EXERCISE AIM ->
Return every line below that contains the string "Banyuasin". Matching is case-sensitive.

DATA SHOWN ->
════════════════════
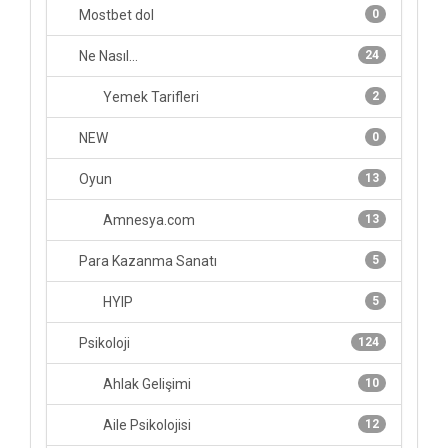
Mostbet dol
0
Ne Nasıl...
24
Yemek Tarifleri
2
NEW
0
Oyun
13
Amnesya.com
13
Para Kazanma Sanatı
5
HYIP
5
Psikoloji
124
Ahlak Gelişimi
10
Aile Psikolojisi
12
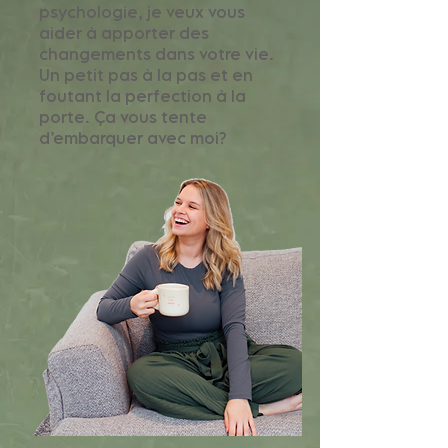
psychologie, je veux vous
aider à apporter des
changements dans votre vie.
Un petit pas à la pas et en
foutant la perfection à la
porte. Ça vous tente
d’embarquer avec moi?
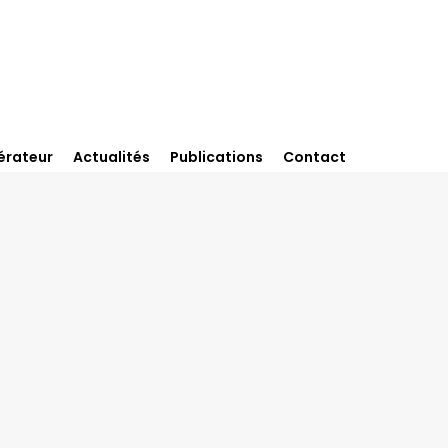
érateur
Actualités
Publications
Contact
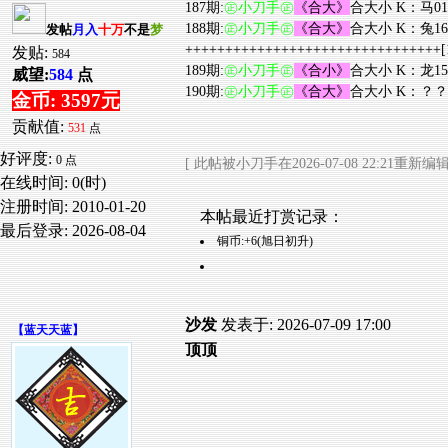
187期:
㊣小刀手㊣
《合大》
合大小 K：马0
188期:
㊣小刀手㊣
《合大》
合大小 K：兔1
发帖
月入
十万
不是
梦
++++++++++++++++++++++++++++++++[1
发贴:
584
189期:
㊣小刀手㊣
《合小》
合大小 K：龙1
威望:
584
点
190期:
㊣小刀手㊣
《合大》
合大小 K：？
金币: 3597元
贡献值:
531
点
好评度:
0 点
[ 此帖被小刀手在2026-07-08 22:21重新编辑
在线时间: 0(时)
注册时间:
2010-01-20
本帖最近打赏记录：
最后登录:
2026-08-04
铜币:+6(旭日初升)
沙发
发表于: 2026-07-09 17:00
【
蓝天天蓝
】
顶顶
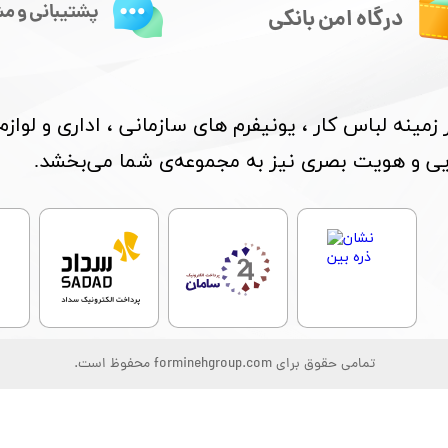
پشتیبانی و مش
درگاه امن بانکی
مینه لباس کار ، یونیفرم های سازمانی ، اداری و لواز
بایی و هویت بصری نیز به مجموعه‌ی شما می‌بخشد.
تمامی حقوق برای forminehgroup.com محفوظ است.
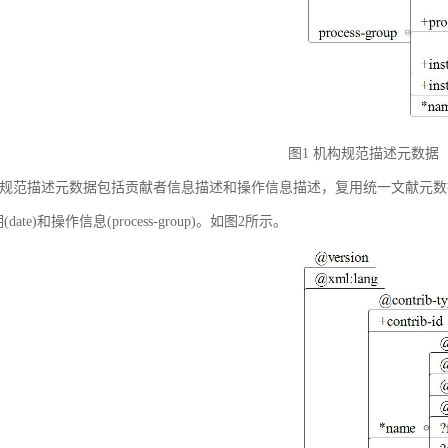
图1 机构规范描述元数据
规范描述元数据包括贡献者信息描述和操作信息描述，复用统一文献元数据标准中的贡献者
(date)和操作信息(process-group)。如图2所示。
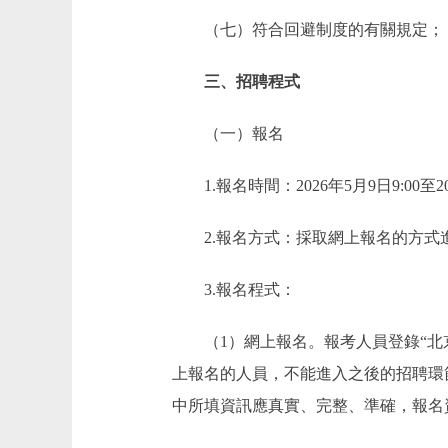
（七）符合回避制度的有關規定；
三、招聘程式
（一）報名
1.報名時間：2026年5月9日9:00至202
2.報名方式：採取網上報名的方式
3.報名程式：
（1）網上報名。報考人員登錄“北京市石景山
上報名的人員，不能進入之後的招聘環
中所填資訊應真實、完整、準確，報名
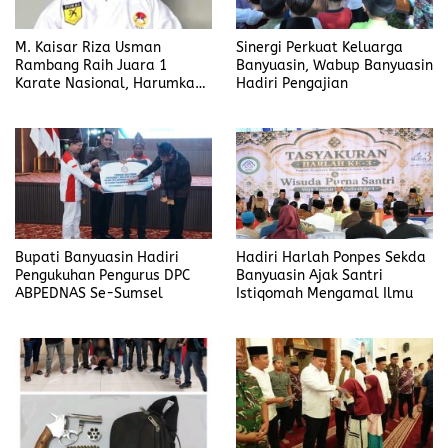
M. Kaisar Riza Usman
Sinergi Perkuat Keluarga
Rambang Raih Juara 1
Banyuasin, Wabup Banyuasin
Karate Nasional, Harumkan
Hadiri Pengajian
Nama Prabumulih dan Desa
Lubuk Raman
Bupati Banyuasin Hadiri
Hadiri Harlah Ponpes Sekda
Pengukuhan Pengurus DPC
Banyuasin Ajak Santri
ABPEDNAS Se-Sumsel
Istiqomah Mengamal Ilmu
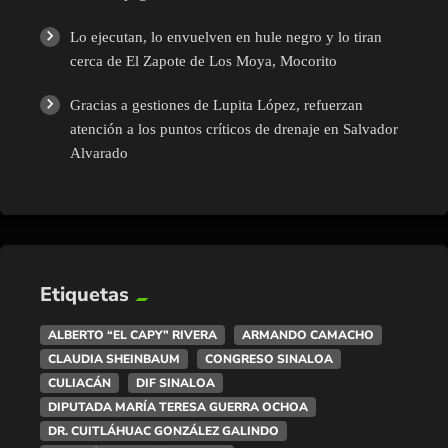
Lo ejecutan, lo envuelven en hule negro y lo tiran
cerca de El Zapote de Los Moya, Mocorito
Gracias a gestiones de Lupita López, refuerzan
atención a los puntos críticos de drenaje en Salvador
Alvarado
Etiquetas
ALBERTO “EL CAPY” RIVERA
ARMANDO CAMACHO
CLAUDIA SHEINBAUM
CONGRESO SINALOA
CULIACÁN
DIF SINALOA
DIPUTADA MARÍA TERESA GUERRA OCHOA
DR. CUITLÁHUAC GONZÁLEZ GALINDO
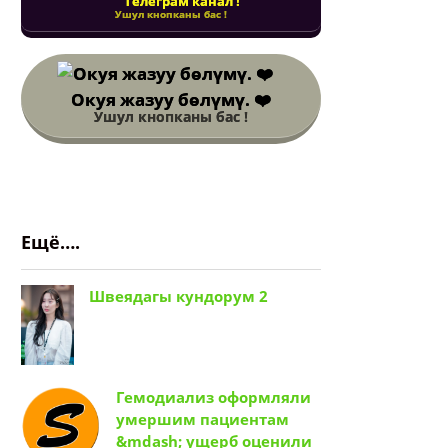
Телеграм канал !
Ушул кнопканы бас !
Окуя жазуу бөлүмү. ❤️
Ушул кнопканы бас !
Ещё….
Швеядагы кундорум 2
Гемодиализ оформляли
умершим пациентам
&mdash; ущерб оценили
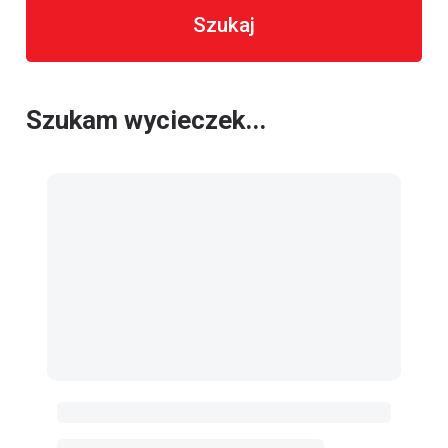
Szukaj
Szukam wycieczek...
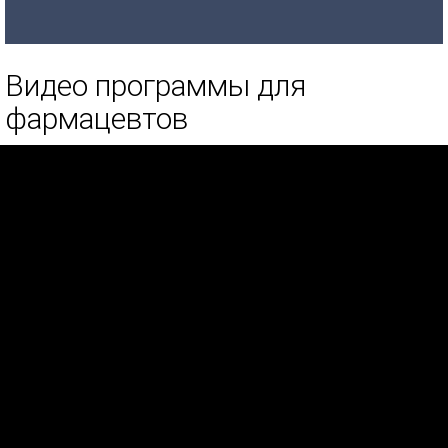
Видео программы для
фармацевтов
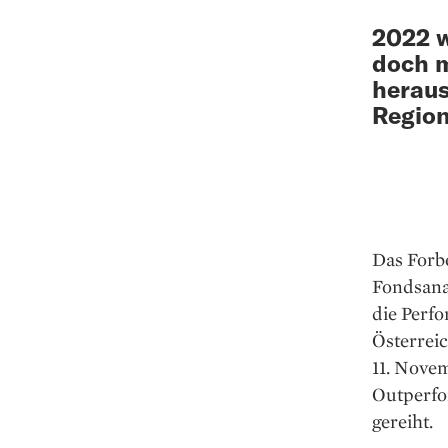
2022 w
doch 
heraus
Region
Das Forb
Fondsana
die Perfo
Österrei
11. Nove
Outperfo
gereiht.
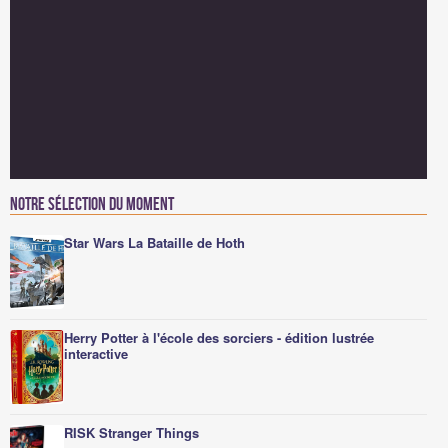
Notre sélection du moment
Star Wars La Bataille de Hoth
Herry Potter à l'école des sorciers - édition lustrée
interactive
RISK Stranger Things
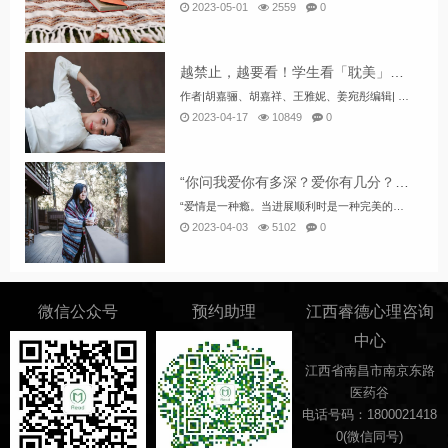
2023-05-01
2559
0
越禁止，越要看！学生看「耽美」这么流行，到底什么东西？
作者|胡嘉骊、胡嘉祥、王雅妮、姜宛彤编辑| 方容耽美，最初指无法到达的终点。随着小说的发展，赋予了它新的意思：“耽”，沉溺；“美”，则指美好的事物。耽美，即沉溺于美好的事物。耽美最早是指一切以美为基准的事物。耽美一般有漫画和...
2023-04-17
10849
0
“你问我爱你有多深？爱你有几分？” 这里给你答案！附：费舍尔爱情量表
“爱情是一种瘾。当进展顺利时是一种完美的上瘾，而不顺利时则是一种可怕的上瘾。”——费舍尔做完下面的《费舍尔爱情量表》，看看你对TA的”恋爱感觉“，你爱TA到底有多深？你对TA上瘾了吗？好啦~问卷已经做完了，你已经看到答案了。费舍尔从生物学的...
2023-04-03
5102
0
微信公众号
预约助理
江西睿德心理咨询
中心
江西省南昌市南京东路
医药谷
电话号码：1800021418
0(微信同号)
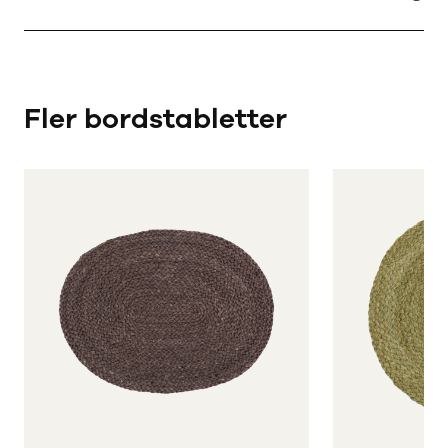
Sjögräs är ett naturligt och snabbväxande material som
använts till flätade produkter sedan urminnes tider. Det är
hållbart för både hemmet och naturen
Fler bordstabletter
════════════════════
TASK OUTPUT ->
Banyuasin, Wabup Banyuasin
Bupati Banyuasin Hadiri
Banyuasin Ajak Santri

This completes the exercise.